### [Stored data]
▼▼▼

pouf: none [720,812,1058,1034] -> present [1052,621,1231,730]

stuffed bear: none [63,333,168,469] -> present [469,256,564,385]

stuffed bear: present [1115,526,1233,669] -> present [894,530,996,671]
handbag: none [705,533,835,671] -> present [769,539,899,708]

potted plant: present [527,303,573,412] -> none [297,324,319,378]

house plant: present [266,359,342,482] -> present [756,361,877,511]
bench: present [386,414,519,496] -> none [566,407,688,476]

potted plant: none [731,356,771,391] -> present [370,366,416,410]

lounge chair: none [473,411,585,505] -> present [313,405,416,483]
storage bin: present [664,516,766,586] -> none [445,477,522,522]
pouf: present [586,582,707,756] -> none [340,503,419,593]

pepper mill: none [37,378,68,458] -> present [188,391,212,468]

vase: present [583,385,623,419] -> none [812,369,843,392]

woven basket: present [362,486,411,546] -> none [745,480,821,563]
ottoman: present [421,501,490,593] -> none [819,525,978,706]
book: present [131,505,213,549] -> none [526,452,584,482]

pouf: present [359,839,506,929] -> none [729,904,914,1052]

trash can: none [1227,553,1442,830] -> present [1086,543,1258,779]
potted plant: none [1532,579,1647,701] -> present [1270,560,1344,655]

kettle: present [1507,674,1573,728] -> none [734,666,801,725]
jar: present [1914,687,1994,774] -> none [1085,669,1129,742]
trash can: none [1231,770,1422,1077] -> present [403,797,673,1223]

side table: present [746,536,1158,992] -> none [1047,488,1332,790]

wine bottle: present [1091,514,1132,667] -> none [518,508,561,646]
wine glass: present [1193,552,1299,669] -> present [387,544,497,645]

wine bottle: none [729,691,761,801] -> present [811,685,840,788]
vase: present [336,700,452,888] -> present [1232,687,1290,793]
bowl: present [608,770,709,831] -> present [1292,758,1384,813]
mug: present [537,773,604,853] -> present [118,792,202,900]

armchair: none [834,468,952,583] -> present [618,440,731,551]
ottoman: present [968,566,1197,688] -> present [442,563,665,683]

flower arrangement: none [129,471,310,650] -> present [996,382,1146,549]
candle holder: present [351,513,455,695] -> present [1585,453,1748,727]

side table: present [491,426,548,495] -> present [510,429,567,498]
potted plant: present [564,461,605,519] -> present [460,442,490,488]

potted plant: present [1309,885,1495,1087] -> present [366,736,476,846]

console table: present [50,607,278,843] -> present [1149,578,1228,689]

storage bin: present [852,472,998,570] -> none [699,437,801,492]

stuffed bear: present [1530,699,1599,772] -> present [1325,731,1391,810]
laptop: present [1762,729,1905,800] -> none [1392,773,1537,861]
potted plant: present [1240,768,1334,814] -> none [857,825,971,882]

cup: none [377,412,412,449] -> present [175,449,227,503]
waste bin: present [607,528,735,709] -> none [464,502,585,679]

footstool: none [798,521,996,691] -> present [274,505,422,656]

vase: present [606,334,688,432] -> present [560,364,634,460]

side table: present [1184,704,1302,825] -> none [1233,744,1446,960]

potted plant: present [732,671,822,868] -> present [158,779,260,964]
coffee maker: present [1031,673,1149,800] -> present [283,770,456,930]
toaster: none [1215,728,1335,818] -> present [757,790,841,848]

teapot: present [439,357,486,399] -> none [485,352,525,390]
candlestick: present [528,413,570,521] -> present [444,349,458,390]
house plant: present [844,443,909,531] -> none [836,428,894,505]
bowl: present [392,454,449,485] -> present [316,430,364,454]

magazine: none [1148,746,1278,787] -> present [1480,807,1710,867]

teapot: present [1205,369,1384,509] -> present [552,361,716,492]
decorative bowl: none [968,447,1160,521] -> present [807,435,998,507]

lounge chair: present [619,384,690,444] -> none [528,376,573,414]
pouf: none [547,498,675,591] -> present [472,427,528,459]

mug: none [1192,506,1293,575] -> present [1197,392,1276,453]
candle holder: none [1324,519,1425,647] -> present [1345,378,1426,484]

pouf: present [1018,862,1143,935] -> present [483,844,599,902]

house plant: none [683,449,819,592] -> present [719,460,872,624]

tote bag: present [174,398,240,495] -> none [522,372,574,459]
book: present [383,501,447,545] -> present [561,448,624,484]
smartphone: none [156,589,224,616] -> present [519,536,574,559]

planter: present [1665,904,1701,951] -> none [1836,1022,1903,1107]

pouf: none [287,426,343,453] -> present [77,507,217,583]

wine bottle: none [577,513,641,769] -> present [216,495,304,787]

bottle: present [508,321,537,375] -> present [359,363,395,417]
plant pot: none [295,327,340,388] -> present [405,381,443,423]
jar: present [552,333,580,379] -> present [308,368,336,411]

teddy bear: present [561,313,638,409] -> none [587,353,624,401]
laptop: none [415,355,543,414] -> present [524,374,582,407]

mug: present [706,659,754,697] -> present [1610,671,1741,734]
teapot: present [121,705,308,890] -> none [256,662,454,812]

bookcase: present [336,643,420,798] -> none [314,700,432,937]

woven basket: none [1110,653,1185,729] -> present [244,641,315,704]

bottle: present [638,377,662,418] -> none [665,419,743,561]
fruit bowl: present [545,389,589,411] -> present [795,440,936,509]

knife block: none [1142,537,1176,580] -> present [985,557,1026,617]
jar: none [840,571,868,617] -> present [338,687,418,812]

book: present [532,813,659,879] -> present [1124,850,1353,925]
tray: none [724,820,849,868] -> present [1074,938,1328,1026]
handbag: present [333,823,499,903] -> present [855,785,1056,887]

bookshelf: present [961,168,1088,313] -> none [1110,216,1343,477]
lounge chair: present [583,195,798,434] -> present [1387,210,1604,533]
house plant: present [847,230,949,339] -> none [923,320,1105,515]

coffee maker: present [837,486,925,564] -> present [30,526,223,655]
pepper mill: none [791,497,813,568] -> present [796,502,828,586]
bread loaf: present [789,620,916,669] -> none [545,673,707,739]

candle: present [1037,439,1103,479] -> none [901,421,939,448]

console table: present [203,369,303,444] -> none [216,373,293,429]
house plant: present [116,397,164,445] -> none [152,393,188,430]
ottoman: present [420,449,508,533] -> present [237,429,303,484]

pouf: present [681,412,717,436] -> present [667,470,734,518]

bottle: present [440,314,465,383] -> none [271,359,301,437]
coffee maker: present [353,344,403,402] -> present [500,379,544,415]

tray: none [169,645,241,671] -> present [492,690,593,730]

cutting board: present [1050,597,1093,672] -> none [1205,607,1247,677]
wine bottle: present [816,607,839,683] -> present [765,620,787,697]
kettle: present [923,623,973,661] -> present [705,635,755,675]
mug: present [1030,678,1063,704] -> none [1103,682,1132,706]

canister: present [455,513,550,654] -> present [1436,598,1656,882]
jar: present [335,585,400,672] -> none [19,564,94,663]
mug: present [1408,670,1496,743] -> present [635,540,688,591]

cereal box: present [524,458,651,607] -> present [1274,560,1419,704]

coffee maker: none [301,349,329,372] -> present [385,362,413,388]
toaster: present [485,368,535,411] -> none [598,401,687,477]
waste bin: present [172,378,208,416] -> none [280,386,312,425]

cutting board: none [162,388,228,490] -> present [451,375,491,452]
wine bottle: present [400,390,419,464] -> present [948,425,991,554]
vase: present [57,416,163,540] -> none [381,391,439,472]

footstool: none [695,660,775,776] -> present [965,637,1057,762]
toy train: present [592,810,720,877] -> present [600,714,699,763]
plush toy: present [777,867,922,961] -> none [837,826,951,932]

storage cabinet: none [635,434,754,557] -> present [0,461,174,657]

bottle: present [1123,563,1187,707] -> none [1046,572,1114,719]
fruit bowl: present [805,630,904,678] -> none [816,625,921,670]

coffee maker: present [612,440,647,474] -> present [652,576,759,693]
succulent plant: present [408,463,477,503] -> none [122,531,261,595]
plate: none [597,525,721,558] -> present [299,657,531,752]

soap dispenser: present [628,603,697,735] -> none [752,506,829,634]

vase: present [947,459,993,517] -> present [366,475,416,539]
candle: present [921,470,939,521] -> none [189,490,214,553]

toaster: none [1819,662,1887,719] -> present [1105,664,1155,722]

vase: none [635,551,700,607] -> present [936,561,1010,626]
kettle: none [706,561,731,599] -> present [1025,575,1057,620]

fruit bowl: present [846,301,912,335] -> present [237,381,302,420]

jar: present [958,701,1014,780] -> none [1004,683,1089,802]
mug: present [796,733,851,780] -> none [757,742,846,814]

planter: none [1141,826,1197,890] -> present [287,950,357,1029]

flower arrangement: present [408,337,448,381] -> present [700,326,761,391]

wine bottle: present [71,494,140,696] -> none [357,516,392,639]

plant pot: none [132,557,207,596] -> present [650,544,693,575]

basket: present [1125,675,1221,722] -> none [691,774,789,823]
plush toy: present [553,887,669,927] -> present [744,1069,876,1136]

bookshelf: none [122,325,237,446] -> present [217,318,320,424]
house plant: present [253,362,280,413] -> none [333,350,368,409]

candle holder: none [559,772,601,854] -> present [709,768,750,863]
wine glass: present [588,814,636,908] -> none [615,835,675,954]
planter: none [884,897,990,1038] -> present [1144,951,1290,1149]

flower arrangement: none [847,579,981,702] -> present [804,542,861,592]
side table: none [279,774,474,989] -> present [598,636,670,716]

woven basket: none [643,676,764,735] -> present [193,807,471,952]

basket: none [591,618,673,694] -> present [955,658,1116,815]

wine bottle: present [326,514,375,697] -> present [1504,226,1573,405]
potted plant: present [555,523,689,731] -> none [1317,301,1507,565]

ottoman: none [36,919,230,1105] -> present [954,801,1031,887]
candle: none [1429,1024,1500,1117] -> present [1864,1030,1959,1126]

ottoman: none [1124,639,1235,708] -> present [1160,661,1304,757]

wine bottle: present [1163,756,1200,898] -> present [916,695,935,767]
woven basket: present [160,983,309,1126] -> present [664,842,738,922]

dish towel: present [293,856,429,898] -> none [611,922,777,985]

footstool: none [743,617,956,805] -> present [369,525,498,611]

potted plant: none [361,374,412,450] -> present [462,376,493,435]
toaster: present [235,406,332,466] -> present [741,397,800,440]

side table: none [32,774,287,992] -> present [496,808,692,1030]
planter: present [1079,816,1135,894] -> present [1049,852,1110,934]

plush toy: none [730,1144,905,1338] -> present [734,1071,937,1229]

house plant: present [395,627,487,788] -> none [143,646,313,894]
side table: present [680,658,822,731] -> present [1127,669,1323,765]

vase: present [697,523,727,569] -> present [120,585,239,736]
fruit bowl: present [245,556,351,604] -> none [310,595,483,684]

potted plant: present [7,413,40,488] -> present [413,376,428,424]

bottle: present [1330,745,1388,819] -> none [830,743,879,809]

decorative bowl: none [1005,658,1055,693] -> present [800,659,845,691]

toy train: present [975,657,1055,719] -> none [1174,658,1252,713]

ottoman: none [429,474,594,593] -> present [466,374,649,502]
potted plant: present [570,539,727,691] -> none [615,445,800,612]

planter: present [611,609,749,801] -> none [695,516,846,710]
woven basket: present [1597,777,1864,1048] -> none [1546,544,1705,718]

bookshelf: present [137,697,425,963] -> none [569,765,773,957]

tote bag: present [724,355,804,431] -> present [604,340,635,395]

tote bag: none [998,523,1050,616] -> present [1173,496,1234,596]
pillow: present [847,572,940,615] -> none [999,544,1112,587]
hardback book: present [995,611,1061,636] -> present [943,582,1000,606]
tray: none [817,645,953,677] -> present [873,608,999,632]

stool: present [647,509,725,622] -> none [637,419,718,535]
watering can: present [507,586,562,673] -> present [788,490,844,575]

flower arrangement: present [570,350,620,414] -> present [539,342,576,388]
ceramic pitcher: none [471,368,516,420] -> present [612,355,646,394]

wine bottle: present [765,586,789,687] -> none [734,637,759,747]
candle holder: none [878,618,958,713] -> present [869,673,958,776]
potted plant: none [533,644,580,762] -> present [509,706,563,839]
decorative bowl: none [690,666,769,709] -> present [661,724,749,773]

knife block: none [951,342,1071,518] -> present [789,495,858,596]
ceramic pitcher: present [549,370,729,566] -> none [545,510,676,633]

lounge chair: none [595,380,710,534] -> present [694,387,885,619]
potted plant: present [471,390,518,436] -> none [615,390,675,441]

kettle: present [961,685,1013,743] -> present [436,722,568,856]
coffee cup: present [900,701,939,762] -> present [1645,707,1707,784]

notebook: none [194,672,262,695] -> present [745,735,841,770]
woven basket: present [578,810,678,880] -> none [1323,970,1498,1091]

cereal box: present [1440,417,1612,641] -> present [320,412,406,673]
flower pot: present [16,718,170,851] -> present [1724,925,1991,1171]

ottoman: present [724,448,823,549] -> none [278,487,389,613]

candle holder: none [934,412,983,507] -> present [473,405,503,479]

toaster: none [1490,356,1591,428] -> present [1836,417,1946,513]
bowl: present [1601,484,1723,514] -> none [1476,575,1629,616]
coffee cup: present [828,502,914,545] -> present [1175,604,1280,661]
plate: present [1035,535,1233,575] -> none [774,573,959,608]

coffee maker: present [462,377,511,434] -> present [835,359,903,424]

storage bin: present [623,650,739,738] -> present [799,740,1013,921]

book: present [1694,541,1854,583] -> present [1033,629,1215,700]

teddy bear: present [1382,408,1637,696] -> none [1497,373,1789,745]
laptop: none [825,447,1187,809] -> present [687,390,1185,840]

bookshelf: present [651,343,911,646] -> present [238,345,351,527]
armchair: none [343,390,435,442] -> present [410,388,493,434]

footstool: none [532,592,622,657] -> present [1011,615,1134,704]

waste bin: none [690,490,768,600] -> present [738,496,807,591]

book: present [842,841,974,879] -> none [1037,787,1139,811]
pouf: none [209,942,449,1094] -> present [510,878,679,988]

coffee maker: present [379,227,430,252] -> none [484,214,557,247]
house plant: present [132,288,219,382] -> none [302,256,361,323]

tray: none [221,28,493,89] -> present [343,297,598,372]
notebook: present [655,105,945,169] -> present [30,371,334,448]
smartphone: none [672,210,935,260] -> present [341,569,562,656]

▲▲▲

### [PROBLEM STATEMENT]
Begin at the first line of the records above and quote every line verbatim through the one that contains "potted plant: none [731,356,771,391]".

### [ANSWER TO THIS EXERCISE]
pouf: none [720,812,1058,1034] -> present [1052,621,1231,730]

stuffed bear: none [63,333,168,469] -> present [469,256,564,385]

stuffed bear: present [1115,526,1233,669] -> present [894,530,996,671]
handbag: none [705,533,835,671] -> present [769,539,899,708]

potted plant: present [527,303,573,412] -> none [297,324,319,378]

house plant: present [266,359,342,482] -> present [756,361,877,511]
bench: present [386,414,519,496] -> none [566,407,688,476]

potted plant: none [731,356,771,391] -> present [370,366,416,410]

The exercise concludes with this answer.